Calgary, the third largest municipality in Canada, continues to be a competitive alternate to Toronto and Vancouver among real estate buyers and investors. Buyers are witnessing economic development in the city as there is easier access to real estate projects and higher cap rates.
For example, as of the third quarter of 2017, cap rates for the apartment sector, specifically high rise dwellings, can be anywhere between 4.5% to 5.25%. Meanwhile, cap rates for low rise apartments are between 4.75% to 5.5%. And for downtown and suburban offices, cap rates range from 5.25% to 8.50% and 6.25% to 8.25%, respectively.
As of December 2017, housing starts in the Calgary Census Metropolitan Area (CMA) increased by 24.8% from the previous year. From 2016 to 2017, single-detached starts increased by 18.7%, and single-family starts also increased by 26.8%.
Housing completions are also rising in Calgary. According to the Canada Mortgage and Housing Corporation (CMHC), 1,361 units were completed in December 2017, which is up by 95.8% compared to the 695 completed units in December 2016.

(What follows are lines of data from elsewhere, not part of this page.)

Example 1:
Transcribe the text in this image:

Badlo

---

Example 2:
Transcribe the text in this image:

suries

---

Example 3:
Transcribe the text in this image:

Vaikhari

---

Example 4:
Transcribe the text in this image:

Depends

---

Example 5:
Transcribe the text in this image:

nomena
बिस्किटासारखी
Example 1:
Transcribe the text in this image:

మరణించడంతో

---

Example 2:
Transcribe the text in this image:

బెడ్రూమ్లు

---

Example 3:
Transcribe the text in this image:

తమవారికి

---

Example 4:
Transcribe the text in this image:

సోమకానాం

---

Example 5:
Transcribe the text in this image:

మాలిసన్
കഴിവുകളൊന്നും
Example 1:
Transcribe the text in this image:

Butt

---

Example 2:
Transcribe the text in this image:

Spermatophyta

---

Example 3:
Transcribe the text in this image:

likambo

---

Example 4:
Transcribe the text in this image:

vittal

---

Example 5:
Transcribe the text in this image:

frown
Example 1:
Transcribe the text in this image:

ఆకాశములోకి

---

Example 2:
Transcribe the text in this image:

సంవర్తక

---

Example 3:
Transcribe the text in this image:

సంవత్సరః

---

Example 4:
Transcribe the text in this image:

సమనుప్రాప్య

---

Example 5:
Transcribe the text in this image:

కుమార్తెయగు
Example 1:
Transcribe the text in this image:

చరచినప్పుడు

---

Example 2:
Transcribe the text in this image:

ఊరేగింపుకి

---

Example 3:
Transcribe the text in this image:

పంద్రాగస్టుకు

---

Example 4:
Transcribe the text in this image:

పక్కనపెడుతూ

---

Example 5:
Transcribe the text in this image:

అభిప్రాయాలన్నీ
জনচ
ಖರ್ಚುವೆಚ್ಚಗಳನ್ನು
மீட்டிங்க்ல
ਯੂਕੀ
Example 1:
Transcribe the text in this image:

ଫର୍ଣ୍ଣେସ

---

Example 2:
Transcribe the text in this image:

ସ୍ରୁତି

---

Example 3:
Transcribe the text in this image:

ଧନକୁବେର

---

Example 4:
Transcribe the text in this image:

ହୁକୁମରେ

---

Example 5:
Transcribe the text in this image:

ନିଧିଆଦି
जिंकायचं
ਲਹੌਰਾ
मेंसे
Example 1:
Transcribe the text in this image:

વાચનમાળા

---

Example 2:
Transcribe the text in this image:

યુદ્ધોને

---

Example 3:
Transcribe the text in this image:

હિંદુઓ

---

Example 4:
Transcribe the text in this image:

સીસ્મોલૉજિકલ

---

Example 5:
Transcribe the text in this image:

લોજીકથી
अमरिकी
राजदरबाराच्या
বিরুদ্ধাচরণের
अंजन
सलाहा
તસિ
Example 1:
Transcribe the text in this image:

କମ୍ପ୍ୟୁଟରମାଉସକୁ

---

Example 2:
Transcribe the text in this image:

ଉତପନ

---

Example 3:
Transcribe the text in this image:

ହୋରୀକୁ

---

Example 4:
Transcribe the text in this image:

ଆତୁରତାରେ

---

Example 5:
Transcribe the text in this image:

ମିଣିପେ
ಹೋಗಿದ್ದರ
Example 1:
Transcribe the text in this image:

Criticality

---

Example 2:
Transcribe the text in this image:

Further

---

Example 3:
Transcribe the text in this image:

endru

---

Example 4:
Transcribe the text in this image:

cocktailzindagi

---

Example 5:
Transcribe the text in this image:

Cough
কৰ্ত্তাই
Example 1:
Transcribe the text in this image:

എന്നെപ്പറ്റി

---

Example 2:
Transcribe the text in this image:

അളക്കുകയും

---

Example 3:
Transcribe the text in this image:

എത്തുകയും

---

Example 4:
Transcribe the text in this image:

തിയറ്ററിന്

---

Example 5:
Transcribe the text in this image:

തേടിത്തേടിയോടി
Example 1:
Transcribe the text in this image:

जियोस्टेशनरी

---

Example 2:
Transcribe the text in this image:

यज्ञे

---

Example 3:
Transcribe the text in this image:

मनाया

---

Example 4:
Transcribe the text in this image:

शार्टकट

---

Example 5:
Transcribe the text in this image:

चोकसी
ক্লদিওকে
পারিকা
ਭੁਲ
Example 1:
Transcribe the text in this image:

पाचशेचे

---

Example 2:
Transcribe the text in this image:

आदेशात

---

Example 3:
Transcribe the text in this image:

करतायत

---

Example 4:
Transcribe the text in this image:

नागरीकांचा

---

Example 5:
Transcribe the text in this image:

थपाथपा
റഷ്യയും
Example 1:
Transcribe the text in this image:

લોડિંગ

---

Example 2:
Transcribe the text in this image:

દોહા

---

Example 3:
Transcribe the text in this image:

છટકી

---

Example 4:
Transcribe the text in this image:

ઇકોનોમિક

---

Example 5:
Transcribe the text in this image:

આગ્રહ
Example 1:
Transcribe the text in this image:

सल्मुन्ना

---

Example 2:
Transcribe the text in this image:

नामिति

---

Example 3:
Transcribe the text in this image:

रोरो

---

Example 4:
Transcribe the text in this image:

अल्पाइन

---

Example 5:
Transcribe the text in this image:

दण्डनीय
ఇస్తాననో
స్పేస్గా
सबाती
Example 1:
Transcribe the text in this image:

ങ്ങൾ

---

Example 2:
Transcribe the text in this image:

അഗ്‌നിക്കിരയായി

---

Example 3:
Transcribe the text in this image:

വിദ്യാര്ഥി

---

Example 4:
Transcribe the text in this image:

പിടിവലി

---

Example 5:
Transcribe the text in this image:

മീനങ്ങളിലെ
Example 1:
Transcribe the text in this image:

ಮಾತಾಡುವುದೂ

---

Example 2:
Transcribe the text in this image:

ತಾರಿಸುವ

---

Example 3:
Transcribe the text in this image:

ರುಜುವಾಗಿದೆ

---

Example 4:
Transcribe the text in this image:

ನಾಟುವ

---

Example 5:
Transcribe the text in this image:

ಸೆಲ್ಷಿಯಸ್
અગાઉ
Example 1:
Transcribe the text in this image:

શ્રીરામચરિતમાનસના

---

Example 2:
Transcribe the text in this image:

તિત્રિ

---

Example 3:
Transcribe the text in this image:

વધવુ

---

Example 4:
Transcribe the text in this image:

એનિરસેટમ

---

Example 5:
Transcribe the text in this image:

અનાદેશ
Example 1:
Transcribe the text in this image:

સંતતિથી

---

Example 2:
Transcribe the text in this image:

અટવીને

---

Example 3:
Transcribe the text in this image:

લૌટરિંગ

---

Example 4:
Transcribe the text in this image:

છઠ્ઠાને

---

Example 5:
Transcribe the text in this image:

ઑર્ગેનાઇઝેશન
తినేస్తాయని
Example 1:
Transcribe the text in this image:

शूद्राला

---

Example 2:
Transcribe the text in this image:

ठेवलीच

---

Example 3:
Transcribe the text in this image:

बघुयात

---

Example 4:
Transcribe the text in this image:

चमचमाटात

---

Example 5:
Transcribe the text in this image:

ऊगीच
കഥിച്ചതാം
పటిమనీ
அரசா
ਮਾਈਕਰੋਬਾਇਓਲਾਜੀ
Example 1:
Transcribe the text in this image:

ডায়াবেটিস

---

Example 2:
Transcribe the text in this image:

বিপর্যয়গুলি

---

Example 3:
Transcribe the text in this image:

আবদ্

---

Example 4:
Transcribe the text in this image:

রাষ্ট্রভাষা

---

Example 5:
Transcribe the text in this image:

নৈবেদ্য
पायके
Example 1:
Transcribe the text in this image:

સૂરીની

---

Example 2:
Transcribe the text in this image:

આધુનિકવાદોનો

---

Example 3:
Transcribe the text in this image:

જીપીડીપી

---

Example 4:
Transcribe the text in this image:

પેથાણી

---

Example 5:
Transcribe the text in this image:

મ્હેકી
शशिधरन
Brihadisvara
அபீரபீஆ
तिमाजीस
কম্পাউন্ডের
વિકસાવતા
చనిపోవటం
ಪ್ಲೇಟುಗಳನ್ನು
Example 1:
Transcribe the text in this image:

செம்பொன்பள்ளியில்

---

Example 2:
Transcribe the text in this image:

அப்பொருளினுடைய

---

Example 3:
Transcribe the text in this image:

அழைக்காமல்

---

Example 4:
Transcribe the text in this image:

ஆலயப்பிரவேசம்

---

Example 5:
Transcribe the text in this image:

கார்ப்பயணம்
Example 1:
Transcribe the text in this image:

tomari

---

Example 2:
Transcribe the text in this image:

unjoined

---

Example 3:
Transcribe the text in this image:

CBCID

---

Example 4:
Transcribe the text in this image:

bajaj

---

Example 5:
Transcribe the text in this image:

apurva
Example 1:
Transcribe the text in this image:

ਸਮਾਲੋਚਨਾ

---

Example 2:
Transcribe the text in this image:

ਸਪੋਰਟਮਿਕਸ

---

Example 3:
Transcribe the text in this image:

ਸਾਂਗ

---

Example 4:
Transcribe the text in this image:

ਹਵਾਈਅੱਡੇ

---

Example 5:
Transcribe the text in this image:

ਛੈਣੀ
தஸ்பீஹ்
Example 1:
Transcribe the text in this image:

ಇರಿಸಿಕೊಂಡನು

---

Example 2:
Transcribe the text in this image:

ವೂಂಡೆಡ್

However, due to higher interest rates, additional mortgage criteria, and more inventory in the market, it is predicted by the Calgary Real Estate Board that the housing market in the city may remain unchanged despite the economic rebound in 2017. Housing units are selling 3.5% slower in January 2018 compared to its sales performance the previous month. The price of residential units are more expensive by 3.8% compared to the prices in December 2017. Moreover, on a year to year comparison, homes are selling even slower at 13.2%, and residential units are 0.3% more expensive today than last year.
In terms of absorption rate, residential units stay an average of 60 days in the market as of January 2018, which is 13.2% longer than it was a year ago. Active listings also increased by 12.5% compared to the same month last year. This increase in active listings may be influenced by higher prices and lesser active buyers in the city’s housing market.